EXERCISE AIM: Give back the line in the listing below that contains "866 pts | |" and all remaining lines, retyped exactly, through the last line.
= = = = = = =
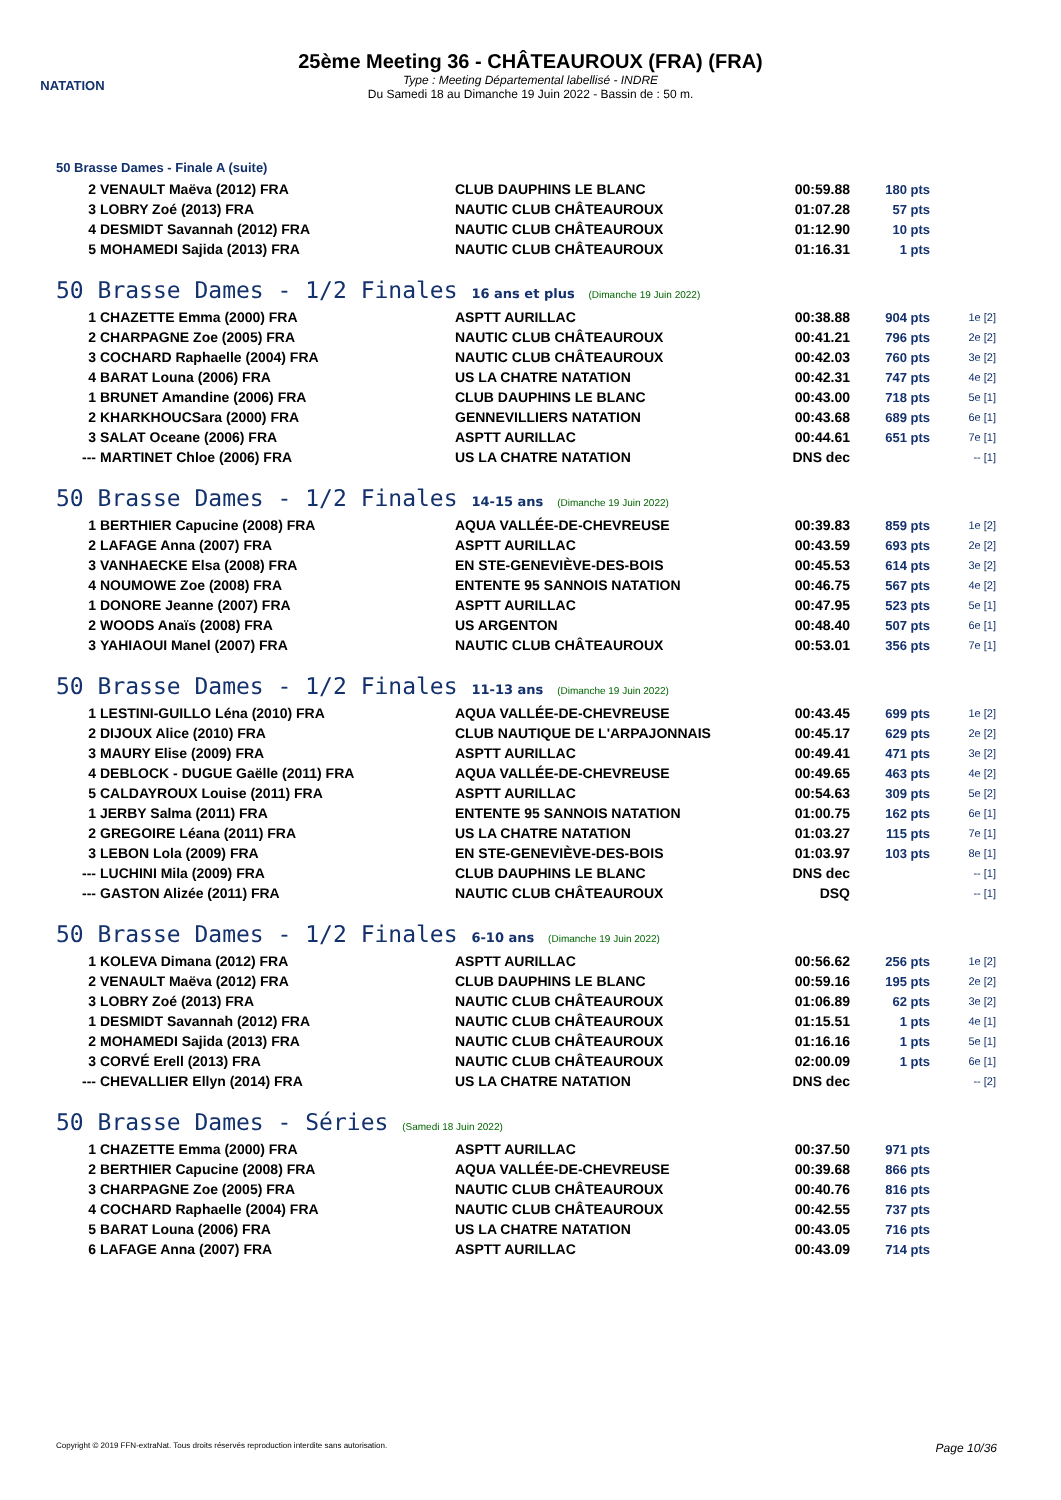NATATION
25ème Meeting 36 - CHÂTEAUROUX (FRA) (FRA)
Type : Meeting Départemental labellisé - INDRE
Du Samedi 18 au Dimanche 19 Juin 2022 - Bassin de : 50 m.
50 Brasse Dames - Finale A (suite)
| 2 | VENAULT Maëva (2012) FRA | CLUB DAUPHINS LE BLANC | 00:59.88 | 180 pts | |
| 3 | LOBRY Zoé (2013) FRA | NAUTIC CLUB CHÂTEAUROUX | 01:07.28 | 57 pts | |
| 4 | DESMIDT Savannah (2012) FRA | NAUTIC CLUB CHÂTEAUROUX | 01:12.90 | 10 pts | |
| 5 | MOHAMEDI Sajida (2013) FRA | NAUTIC CLUB CHÂTEAUROUX | 01:16.31 | 1 pts | |
50 Brasse Dames - 1/2 Finales 16 ans et plus (Dimanche 19 Juin 2022)
| 1 | CHAZETTE Emma (2000) FRA | ASPTT AURILLAC | 00:38.88 | 904 pts | 1e [2] |
| 2 | CHARPAGNE Zoe (2005) FRA | NAUTIC CLUB CHÂTEAUROUX | 00:41.21 | 796 pts | 2e [2] |
| 3 | COCHARD Raphaelle (2004) FRA | NAUTIC CLUB CHÂTEAUROUX | 00:42.03 | 760 pts | 3e [2] |
| 4 | BARAT Louna (2006) FRA | US LA CHATRE NATATION | 00:42.31 | 747 pts | 4e [2] |
| 1 | BRUNET Amandine (2006) FRA | CLUB DAUPHINS LE BLANC | 00:43.00 | 718 pts | 5e [1] |
| 2 | KHARKHOUCSara (2000) FRA | GENNEVILLIERS NATATION | 00:43.68 | 689 pts | 6e [1] |
| 3 | SALAT Oceane (2006) FRA | ASPTT AURILLAC | 00:44.61 | 651 pts | 7e [1] |
| --- | MARTINET Chloe (2006) FRA | US LA CHATRE NATATION | DNS dec | | -- [1] |
50 Brasse Dames - 1/2 Finales 14-15 ans (Dimanche 19 Juin 2022)
| 1 | BERTHIER Capucine (2008) FRA | AQUA VALLÉE-DE-CHEVREUSE | 00:39.83 | 859 pts | 1e [2] |
| 2 | LAFAGE Anna (2007) FRA | ASPTT AURILLAC | 00:43.59 | 693 pts | 2e [2] |
| 3 | VANHAECKE Elsa (2008) FRA | EN STE-GENEVIÈVE-DES-BOIS | 00:45.53 | 614 pts | 3e [2] |
| 4 | NOUMOWE Zoe (2008) FRA | ENTENTE 95 SANNOIS NATATION | 00:46.75 | 567 pts | 4e [2] |
| 1 | DONORE Jeanne (2007) FRA | ASPTT AURILLAC | 00:47.95 | 523 pts | 5e [1] |
| 2 | WOODS Anaïs (2008) FRA | US ARGENTON | 00:48.40 | 507 pts | 6e [1] |
| 3 | YAHIAOUI Manel (2007) FRA | NAUTIC CLUB CHÂTEAUROUX | 00:53.01 | 356 pts | 7e [1] |
50 Brasse Dames - 1/2 Finales 11-13 ans (Dimanche 19 Juin 2022)
| 1 | LESTINI-GUILLO Léna (2010) FRA | AQUA VALLÉE-DE-CHEVREUSE | 00:43.45 | 699 pts | 1e [2] |
| 2 | DIJOUX Alice (2010) FRA | CLUB NAUTIQUE DE L'ARPAJONNAIS | 00:45.17 | 629 pts | 2e [2] |
| 3 | MAURY Elise (2009) FRA | ASPTT AURILLAC | 00:49.41 | 471 pts | 3e [2] |
| 4 | DEBLOCK - DUGUE Gaëlle (2011) FRA | AQUA VALLÉE-DE-CHEVREUSE | 00:49.65 | 463 pts | 4e [2] |
| 5 | CALDAYROUX Louise (2011) FRA | ASPTT AURILLAC | 00:54.63 | 309 pts | 5e [2] |
| 1 | JERBY Salma (2011) FRA | ENTENTE 95 SANNOIS NATATION | 01:00.75 | 162 pts | 6e [1] |
| 2 | GREGOIRE Léana (2011) FRA | US LA CHATRE NATATION | 01:03.27 | 115 pts | 7e [1] |
| 3 | LEBON Lola (2009) FRA | EN STE-GENEVIÈVE-DES-BOIS | 01:03.97 | 103 pts | 8e [1] |
| --- | LUCHINI Mila (2009) FRA | CLUB DAUPHINS LE BLANC | DNS dec | | -- [1] |
| --- | GASTON Alizée (2011) FRA | NAUTIC CLUB CHÂTEAUROUX | DSQ | | -- [1] |
50 Brasse Dames - 1/2 Finales 6-10 ans (Dimanche 19 Juin 2022)
| 1 | KOLEVA Dimana (2012) FRA | ASPTT AURILLAC | 00:56.62 | 256 pts | 1e [2] |
| 2 | VENAULT Maëva (2012) FRA | CLUB DAUPHINS LE BLANC | 00:59.16 | 195 pts | 2e [2] |
| 3 | LOBRY Zoé (2013) FRA | NAUTIC CLUB CHÂTEAUROUX | 01:06.89 | 62 pts | 3e [2] |
| 1 | DESMIDT Savannah (2012) FRA | NAUTIC CLUB CHÂTEAUROUX | 01:15.51 | 1 pts | 4e [1] |
| 2 | MOHAMEDI Sajida (2013) FRA | NAUTIC CLUB CHÂTEAUROUX | 01:16.16 | 1 pts | 5e [1] |
| 3 | CORVÉ Erell (2013) FRA | NAUTIC CLUB CHÂTEAUROUX | 02:00.09 | 1 pts | 6e [1] |
| --- | CHEVALLIER Ellyn (2014) FRA | US LA CHATRE NATATION | DNS dec | | -- [2] |
50 Brasse Dames - Séries (Samedi 18 Juin 2022)
| 1 | CHAZETTE Emma (2000) FRA | ASPTT AURILLAC | 00:37.50 | 971 pts | |
| 2 | BERTHIER Capucine (2008) FRA | AQUA VALLÉE-DE-CHEVREUSE | 00:39.68 | 866 pts | |
| 3 | CHARPAGNE Zoe (2005) FRA | NAUTIC CLUB CHÂTEAUROUX | 00:40.76 | 816 pts | |
| 4 | COCHARD Raphaelle (2004) FRA | NAUTIC CLUB CHÂTEAUROUX | 00:42.55 | 737 pts | |
| 5 | BARAT Louna (2006) FRA | US LA CHATRE NATATION | 00:43.05 | 716 pts | |
| 6 | LAFAGE Anna (2007) FRA | ASPTT AURILLAC | 00:43.09 | 714 pts | |
Copyright © 2019 FFN-extraNat. Tous droits réservés reproduction interdite sans autorisation. Page 10/36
= = = = = = =
RESPONSE:
| 2 | BERTHIER Capucine (2008) FRA | AQUA VALLÉE-DE-CHEVREUSE | 00:39.68 | 866 pts | |
| 3 | CHARPAGNE Zoe (2005) FRA | NAUTIC CLUB CHÂTEAUROUX | 00:40.76 | 816 pts | |
| 4 | COCHARD Raphaelle (2004) FRA | NAUTIC CLUB CHÂTEAUROUX | 00:42.55 | 737 pts | |
| 5 | BARAT Louna (2006) FRA | US LA CHATRE NATATION | 00:43.05 | 716 pts | |
| 6 | LAFAGE Anna (2007) FRA | ASPTT AURILLAC | 00:43.09 | 714 pts | |
Copyright © 2019 FFN-extraNat. Tous droits réservés reproduction interdite sans autorisation. Page 10/36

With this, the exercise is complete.